((
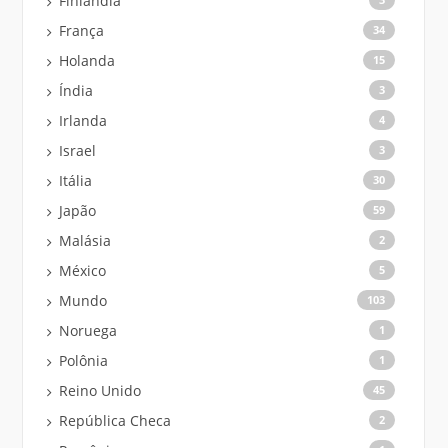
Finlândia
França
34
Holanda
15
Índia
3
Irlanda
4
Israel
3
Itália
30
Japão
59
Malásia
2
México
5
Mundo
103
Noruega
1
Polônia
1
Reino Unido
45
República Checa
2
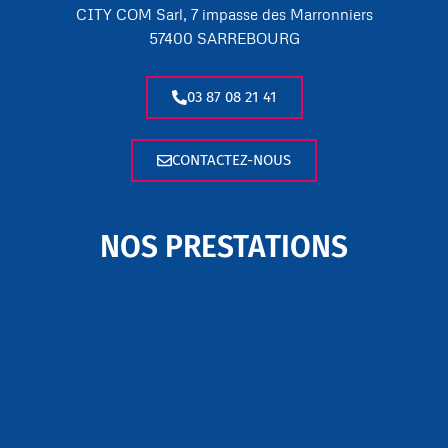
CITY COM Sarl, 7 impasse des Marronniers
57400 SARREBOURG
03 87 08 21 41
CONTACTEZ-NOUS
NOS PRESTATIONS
))
Substitute "Grã-Bretanha" for "Reino Unido" in the text of the entries above and leave everything else unchanged. Omit the pictures from your answer.

YOUR RESPONSE:
Finlândia
França
34
Holanda
15
Índia
3
Irlanda
4
Israel
3
Itália
30
Japão
59
Malásia
2
México
5
Mundo
103
Noruega
1
Polônia
1
Grã-Bretanha
45
República Checa
2
CITY COM Sarl, 7 impasse des Marronniers
57400 SARREBOURG
03 87 08 21 41
CONTACTEZ-NOUS
NOS PRESTATIONS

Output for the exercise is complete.